Despite arguments to the contrary, unlike the plaintiff in Honeywell, Plaintiff has not demonstrated that the products it requests are reasonably similar to its infringement theory. In fact, fluidic inserts are not reasonably similar to Plaintiff's infringement theories because there are plenty of fluidic inserts that do not infringe Plaintiff's patents and, thus, are not similar to Plaintiff's infringement contentions. This is a circumstance where "the proffered basis for the discovery amounts to a broader, more generalized argument as to how the unaccused products may be similar to the accused product." Invesas Corp., 287 F.R.D. at 279 (citations omitted). In such a circumstance, "the discovery request is more likely to be viewed as the product of `suspicion or speculation.'" Id. The only reason Plaintiff believes Defendant's unaccused products potentially infringe its patents is that Defendant has already infringed Plaintiff's patents. Thus, Plaintiff's request is based on the "assumption" that because some of Defendant's devices infringe its patents, there must be others. Plaintiff has not proffered more than a suspicion that the requested products infringe its patents. The discovery is, therefore, not relevant. See Datatrak Int'l, Inc. v. Medidata Sols., Inc., No. 1:11 CV 458, 2015 WL 12734894, *3 (N.D. Ohio July 10, 2015) (denying request for unaccused product discovery where the plaintiff failed to give a "specific demonstration that the products [were] reasonably similar"). "[D]iscovery can be used `to assist a party to prove a claim it reasonably believes to be viable without discovery, not to find out if it has any basis for a claim.' Just because `the discovery might uncover evidence showing that a plaintiff has a legitimate claim does not justify the discovery request.'" LifeNet Health v. LifeCell Corp., No. 2:13cv486, 2014 WL 4162113, at *6 (E.D. Va. Aug. 19, 2014) (citing Micro Motion, Inc. v. Kane Steel Co., 894 F.2d 1318, 1327 (Fed. Cir. 1990)).

The Court recognizes the difficult position Plaintiff is in. Plaintiff cannot obtain this information and, thus, determine whether Defendant's products infringe its patents in any other realistic way. However, the fact that Plaintiff has no other way to obtain discovery of infringement is not a reason to compel discovery. See Invesas Corp., 287 F.R.D. at 285-86 (denying discovery on unaccused products despite the fact that the plaintiff could not obtain the discovery another way); Tesseron, 2007 WL 2034286, at * 5 (same). "[A] plaintiff is not entitled to accuse certain products of infringement, and then ask for discovery on every other product on a mere suspicion that other products might infringe as well." 1 Communique Lab., Inc. v.
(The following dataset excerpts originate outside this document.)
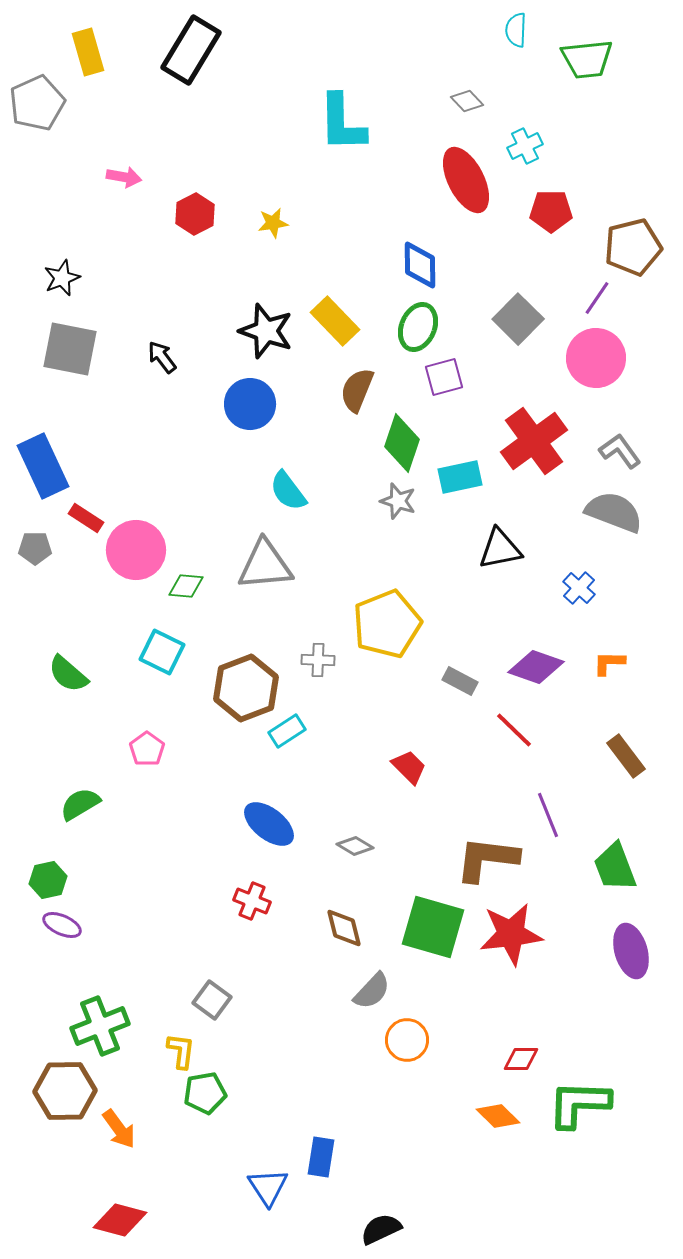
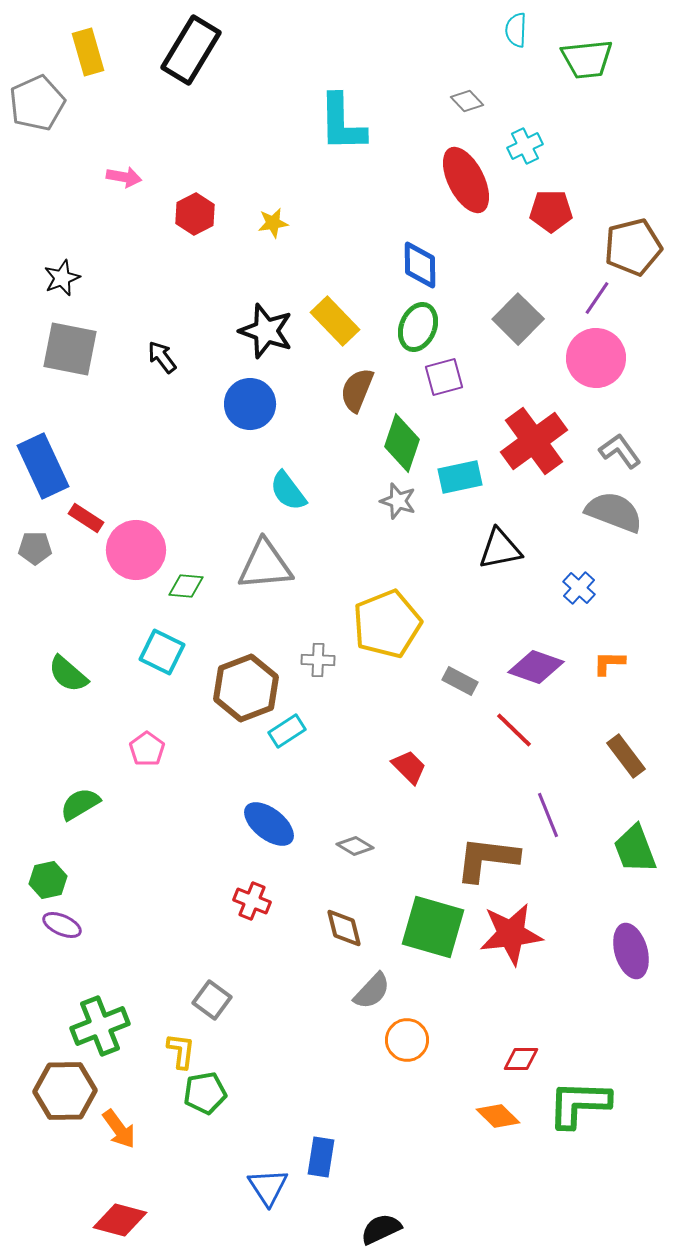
green trapezoid at (615, 867): moved 20 px right, 18 px up
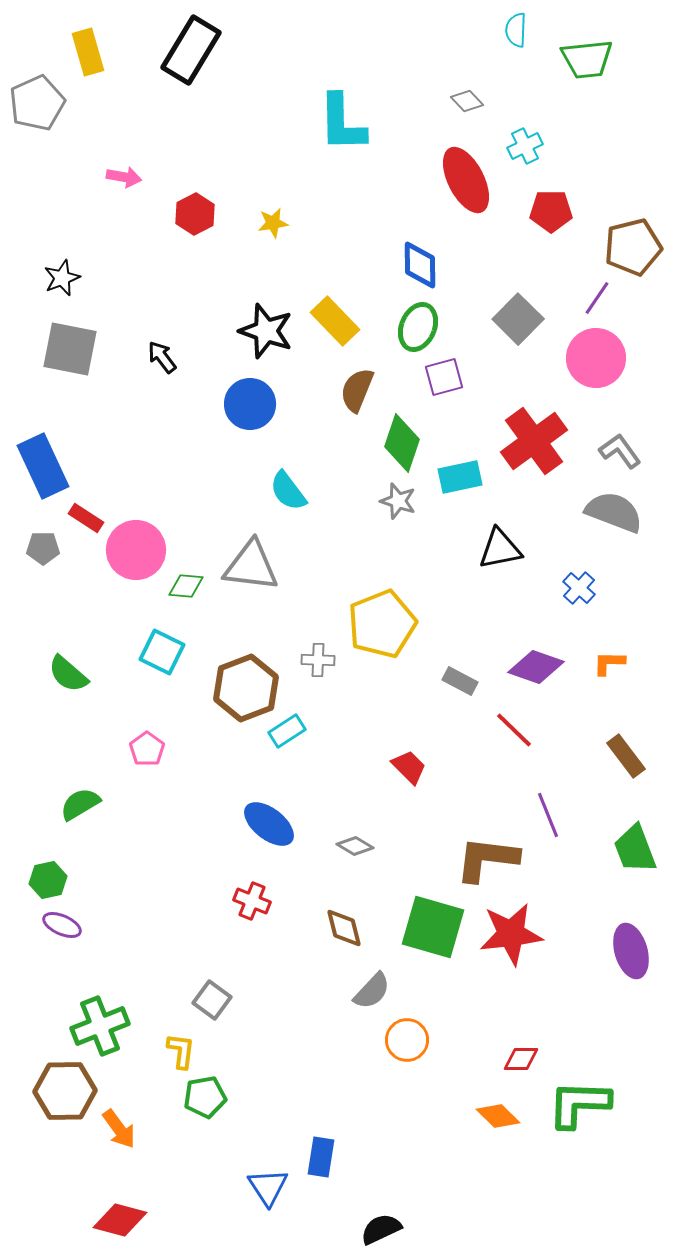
gray pentagon at (35, 548): moved 8 px right
gray triangle at (265, 565): moved 14 px left, 1 px down; rotated 12 degrees clockwise
yellow pentagon at (387, 624): moved 5 px left
green pentagon at (205, 1093): moved 4 px down
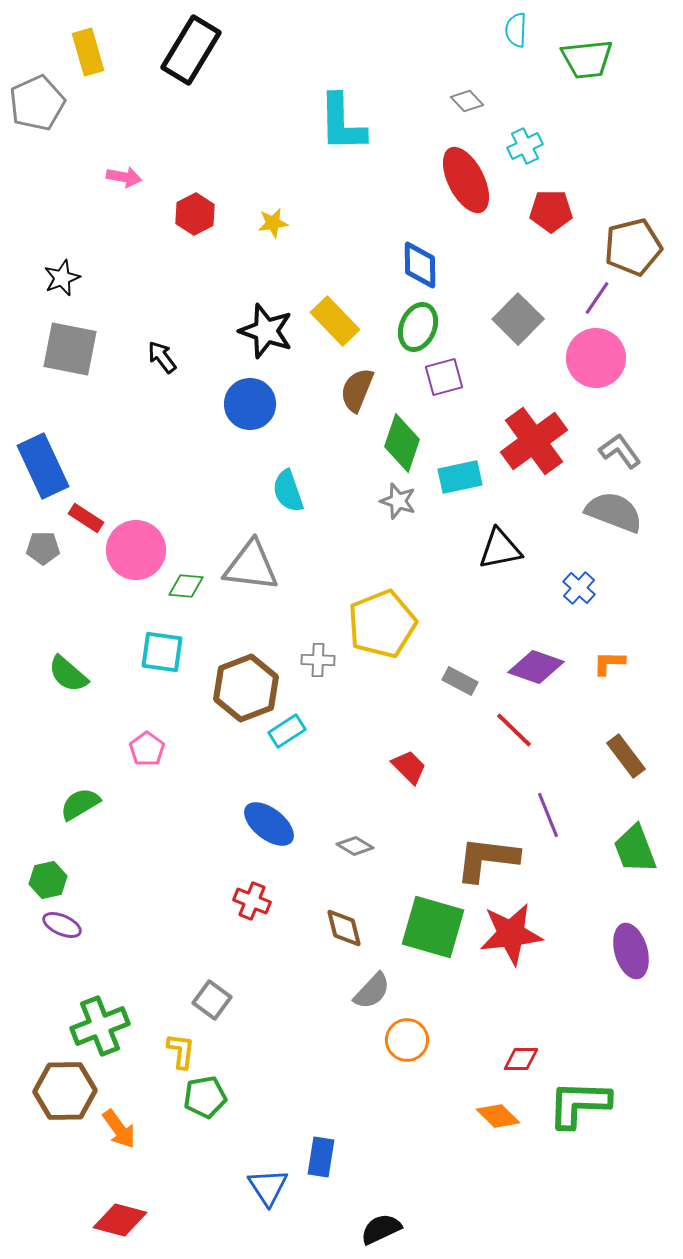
cyan semicircle at (288, 491): rotated 18 degrees clockwise
cyan square at (162, 652): rotated 18 degrees counterclockwise
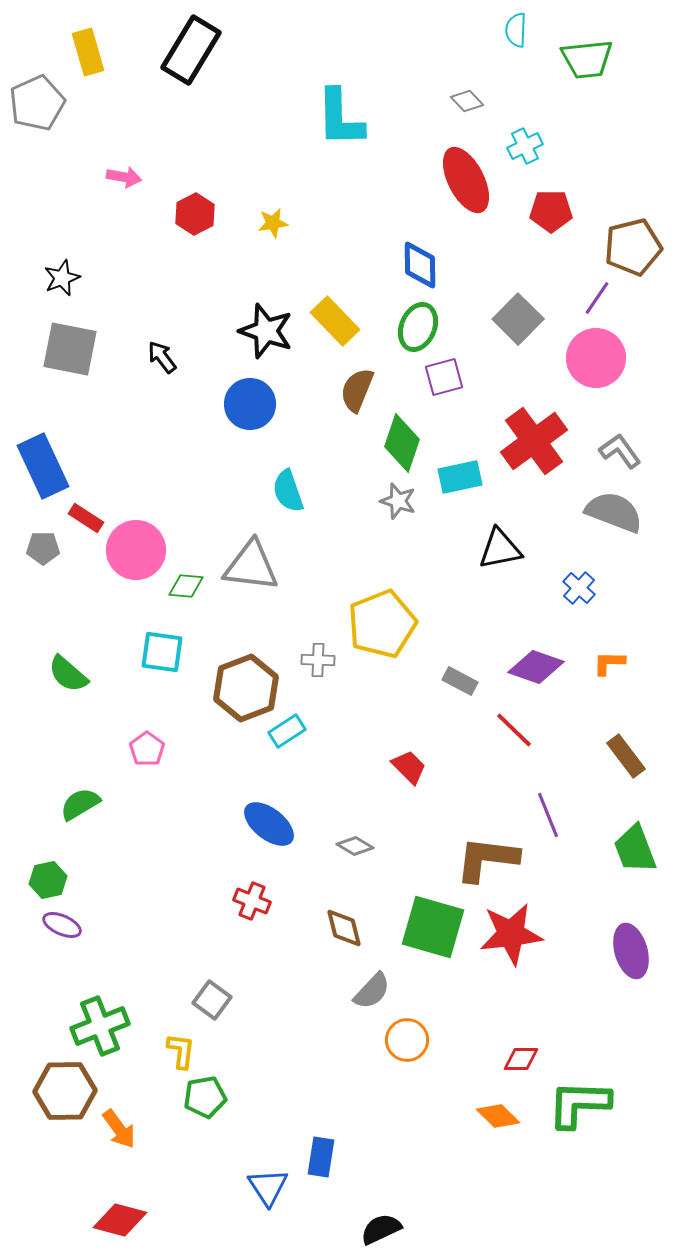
cyan L-shape at (342, 123): moved 2 px left, 5 px up
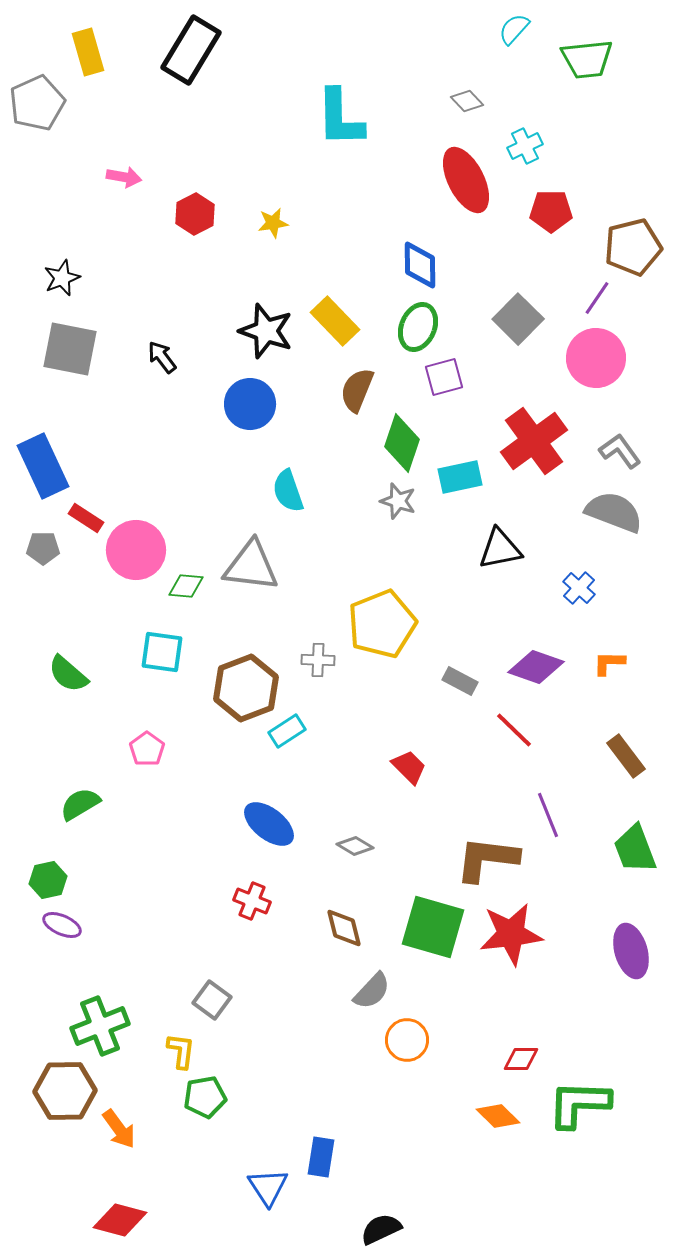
cyan semicircle at (516, 30): moved 2 px left, 1 px up; rotated 40 degrees clockwise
Citrix Sys., No. 1:06CV253, 2014 WL 2506250, at *4 n.6 (N.D. Ohio June 3, 2014). Additionally, the Court notes that it is possible for Plaintiff to obtain some unaccused discovery. In this instance, the parties were unable to tailor Plaintiff's discovery request in an acceptable way. Should Plaintiff redefine the discovery request to be consistent with this order, the Court may allow Plaintiff to obtain discovery at that time. As of now, the Court will not order Defendant to comply with this discovery request.

IV. Conclusion

For the foregoing reasons, the Court DENIES Plaintiff's request to compel discovery and SUSTAINS Defendant's objection.